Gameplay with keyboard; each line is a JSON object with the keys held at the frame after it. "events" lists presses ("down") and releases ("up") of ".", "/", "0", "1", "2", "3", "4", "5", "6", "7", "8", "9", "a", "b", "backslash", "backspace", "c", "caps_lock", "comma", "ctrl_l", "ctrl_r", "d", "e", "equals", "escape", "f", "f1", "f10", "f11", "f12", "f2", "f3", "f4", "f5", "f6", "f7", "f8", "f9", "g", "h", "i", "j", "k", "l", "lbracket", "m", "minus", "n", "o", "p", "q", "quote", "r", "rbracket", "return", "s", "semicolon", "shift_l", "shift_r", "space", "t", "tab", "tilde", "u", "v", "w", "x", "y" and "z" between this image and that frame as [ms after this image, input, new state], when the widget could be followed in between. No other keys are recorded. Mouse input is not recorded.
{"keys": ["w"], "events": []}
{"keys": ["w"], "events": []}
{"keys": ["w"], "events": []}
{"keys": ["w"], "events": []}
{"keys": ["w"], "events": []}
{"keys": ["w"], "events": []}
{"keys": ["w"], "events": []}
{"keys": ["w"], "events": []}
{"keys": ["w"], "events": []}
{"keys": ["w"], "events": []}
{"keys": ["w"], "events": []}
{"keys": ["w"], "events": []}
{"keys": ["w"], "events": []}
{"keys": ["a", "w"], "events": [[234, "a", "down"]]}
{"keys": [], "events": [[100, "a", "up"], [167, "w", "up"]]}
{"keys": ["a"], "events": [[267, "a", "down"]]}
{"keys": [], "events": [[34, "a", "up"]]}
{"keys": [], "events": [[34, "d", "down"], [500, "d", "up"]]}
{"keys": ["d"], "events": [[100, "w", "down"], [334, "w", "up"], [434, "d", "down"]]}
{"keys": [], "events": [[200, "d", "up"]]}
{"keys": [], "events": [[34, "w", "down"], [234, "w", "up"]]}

■ ■ ■ ■

Output the records above in full, with nothing altered.

Gameplay with keyboard; each line is a JSON object with the keys held at the frame after it. "events" lists presses ("down") and releases ("up") of ".", "/", "0", "1", "2", "3", "4", "5", "6", "7", "8", "9", "a", "b", "backslash", "backspace", "c", "caps_lock", "comma", "ctrl_l", "ctrl_r", "d", "e", "equals", "escape", "f", "f1", "f10", "f11", "f12", "f2", "f3", "f4", "f5", "f6", "f7", "f8", "f9", "g", "h", "i", "j", "k", "l", "lbracket", "m", "minus", "n", "o", "p", "q", "quote", "r", "rbracket", "return", "s", "semicolon", "shift_l", "shift_r", "space", "t", "tab", "tilde", "u", "v", "w", "x", "y" and "z" between this image and that frame as [ms after this image, input, new state], when the widget could be followed in between. No other keys are recorded. Mouse input is not recorded.
{"keys": ["w"], "events": []}
{"keys": ["w"], "events": []}
{"keys": ["w"], "events": []}
{"keys": ["w"], "events": []}
{"keys": ["w"], "events": []}
{"keys": ["w"], "events": []}
{"keys": ["w"], "events": []}
{"keys": ["w"], "events": []}
{"keys": ["w"], "events": []}
{"keys": ["w"], "events": []}
{"keys": ["w"], "events": []}
{"keys": ["w"], "events": []}
{"keys": ["w"], "events": []}
{"keys": ["a", "w"], "events": [[234, "a", "down"]]}
{"keys": [], "events": [[100, "a", "up"], [167, "w", "up"]]}
{"keys": ["a"], "events": [[267, "a", "down"]]}
{"keys": [], "events": [[34, "a", "up"]]}
{"keys": [], "events": [[34, "d", "down"], [500, "d", "up"]]}
{"keys": ["d"], "events": [[100, "w", "down"], [334, "w", "up"], [434, "d", "down"]]}
{"keys": [], "events": [[200, "d", "up"]]}
{"keys": [], "events": [[34, "w", "down"], [234, "w", "up"]]}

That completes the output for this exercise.